Text under study below:

Trading Lesson #2 - Identifying Support and Resistance
This will be a rather lengthy topic as I will try to cover as much as I can about identifying support and resistance, the different types of S/R, the general rule of alternation, and how to gauge strength and weakness of such.
Lets first start by listing the types of S/R
- Trend lines - Strait/Parabolic
- Price Action Pivots - Pinbars/Reversals
- Moving Averages - EMA/MA
- Fibonacci levels - Retrace/Extension
As we go through these, there is really only basic rule to consider with S/R, and that is the rule/law of 'alternation'. The law of alternation can actually be observed outside of S/R methods as well, but that will be covered in another lesson. Regarding S/R it is simple;
When a support breaks or fails, it becomes resistance - and visa versa.
The above chart demonstrates several different types of S/R, but observing the horizontal Green/Red bar in the middle, you can see this rule of alternation at work.
Generally most traders only use strait trend lines, but I will cover parabolic trend lines as well. Strait trend lines can be extended through the chart indefinitely and can have an effect months or years later on depending on it's significance. Parabolic trend lines however are curved and used only on down trends or up trends where the pattern is observable. Below is an example of the two.
Parabolic Trend line
Parabolic trend lines can help identify when a trend might be finished and ready to change direction - indicated by the parabolic line is on or approaching a vertical angle. This does not mean further high's or low's are impossible, but that the parabolic line will break soon due to the market moving along the 'time axis'. They can also help identify when a breakout or breakdown may occur as the parabolic line flattens out horizontally.

End of Text under study.

Task details
Rewrite the support and resistance lesson between "Lets first start" and "alternation at work.", inclusive, putting "polarity" wherever "alternation" occurs.

The data below:

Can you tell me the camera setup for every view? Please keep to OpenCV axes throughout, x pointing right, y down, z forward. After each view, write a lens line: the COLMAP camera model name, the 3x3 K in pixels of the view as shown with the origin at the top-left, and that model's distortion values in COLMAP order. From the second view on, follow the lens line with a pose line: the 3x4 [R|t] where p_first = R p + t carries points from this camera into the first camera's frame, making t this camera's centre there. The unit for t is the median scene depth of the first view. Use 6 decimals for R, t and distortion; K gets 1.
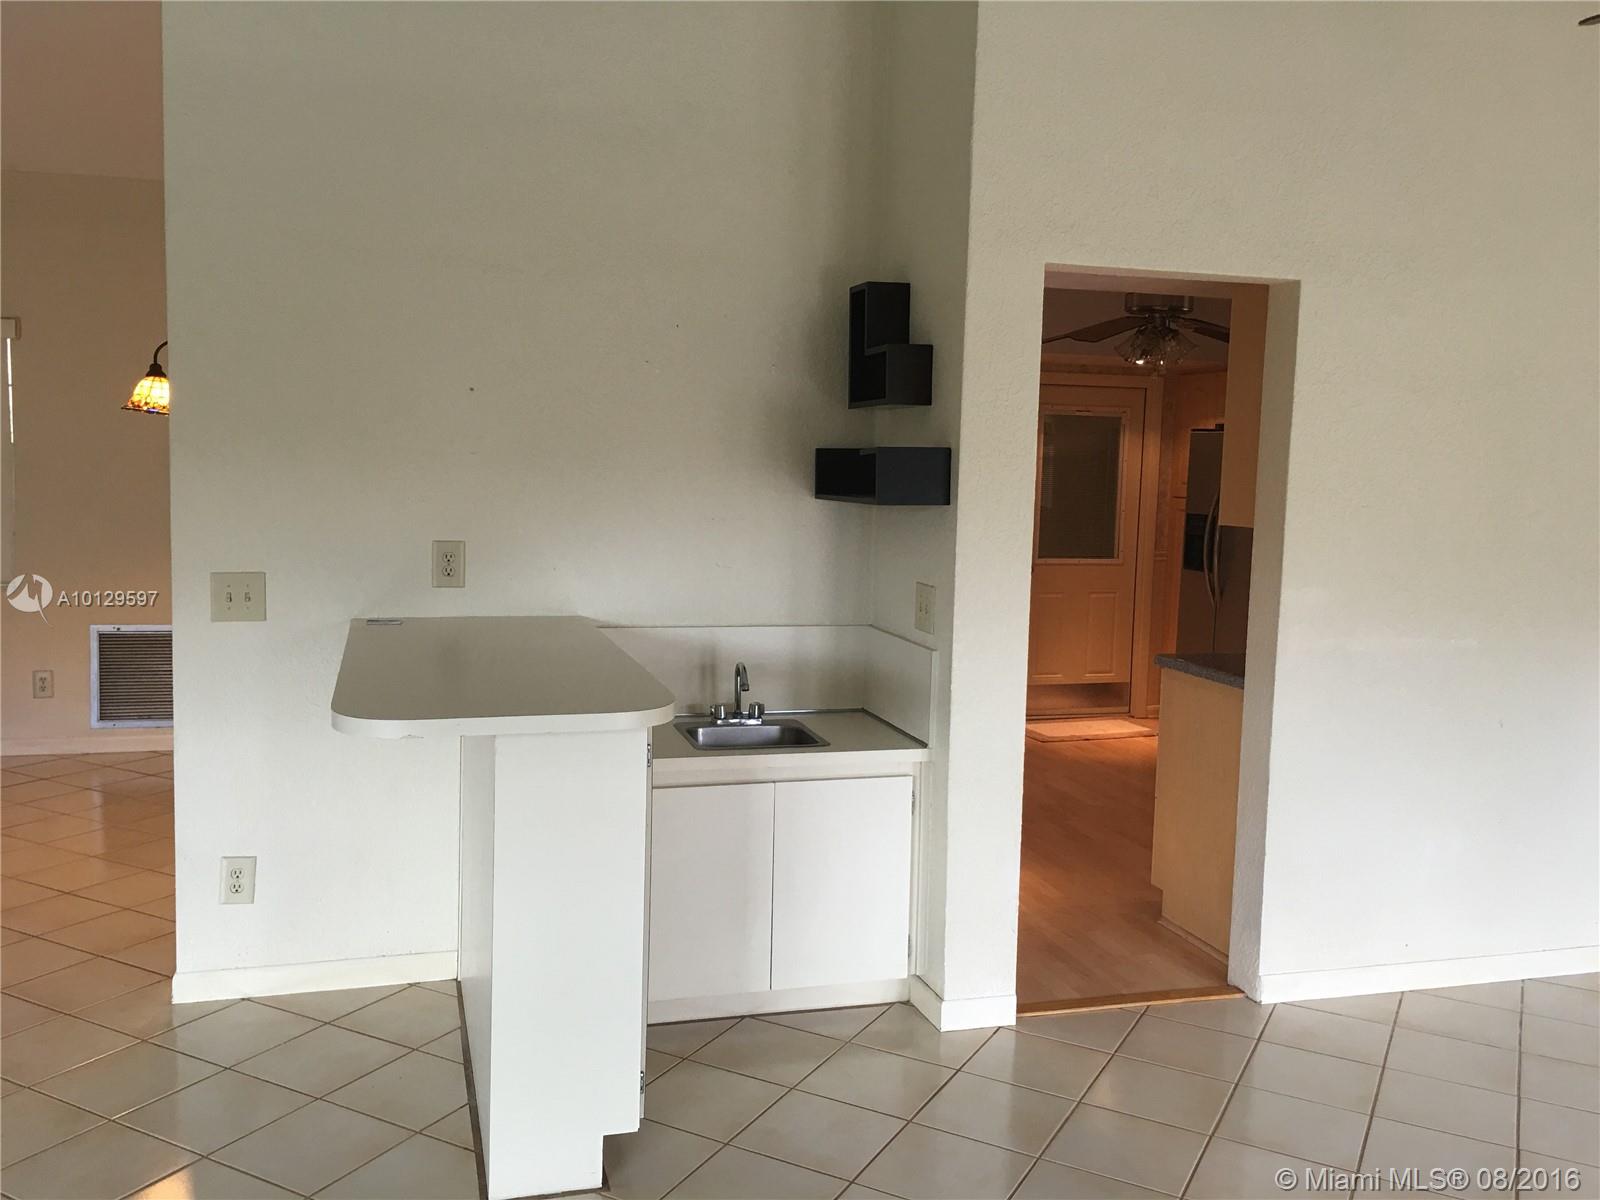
lens RADIAL K [[1364.9, 0, 800.0], [0, 1364.9, 600.0], [0, 0, 1]] dist [-0.000909, -0.002424]
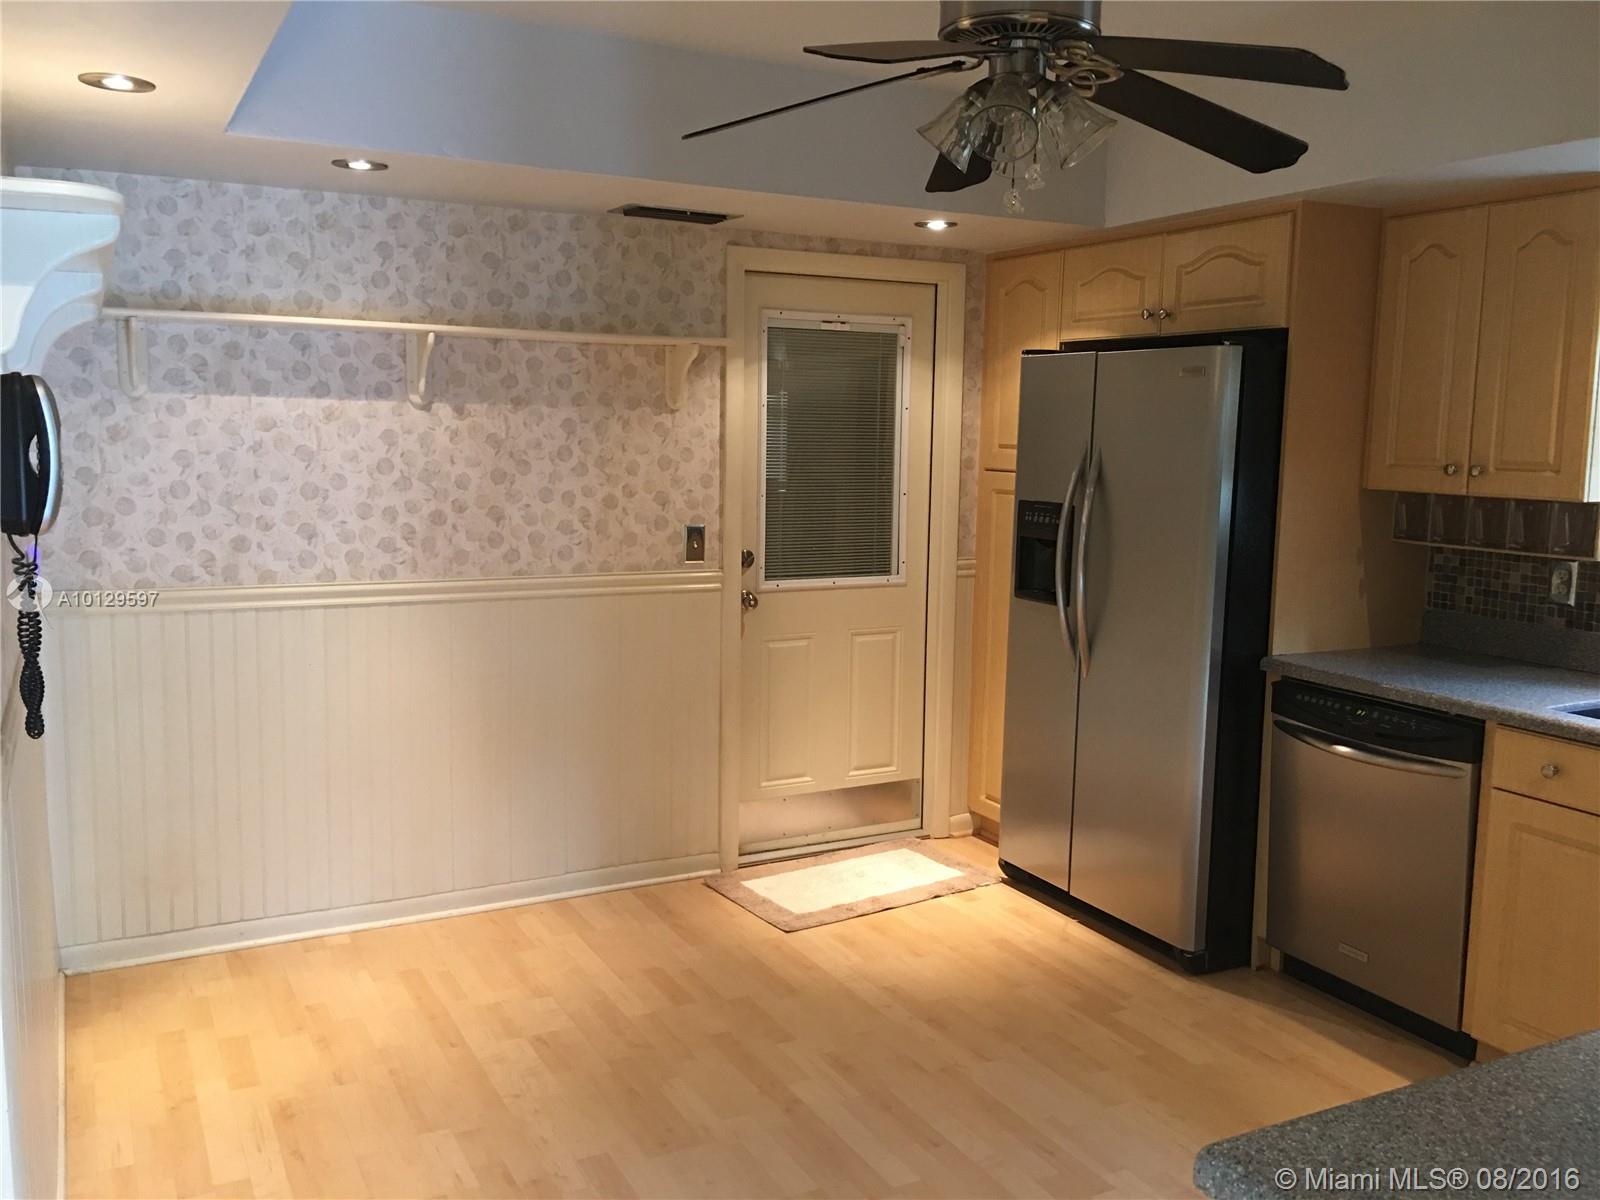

End of The data.

Result
Lets first start by listing the types of S/R
- Trend lines - Strait/Parabolic
- Price Action Pivots - Pinbars/Reversals
- Moving Averages - EMA/MA
- Fibonacci levels - Retrace/Extension
As we go through these, there is really only basic rule to consider with S/R, and that is the rule/law of 'polarity'. The law of polarity can actually be observed outside of S/R methods as well, but that will be covered in another lesson. Regarding S/R it is simple;
When a support breaks or fails, it becomes resistance - and visa versa.
The above chart demonstrates several different types of S/R, but observing the horizontal Green/Red bar in the middle, you can see this rule of polarity at work.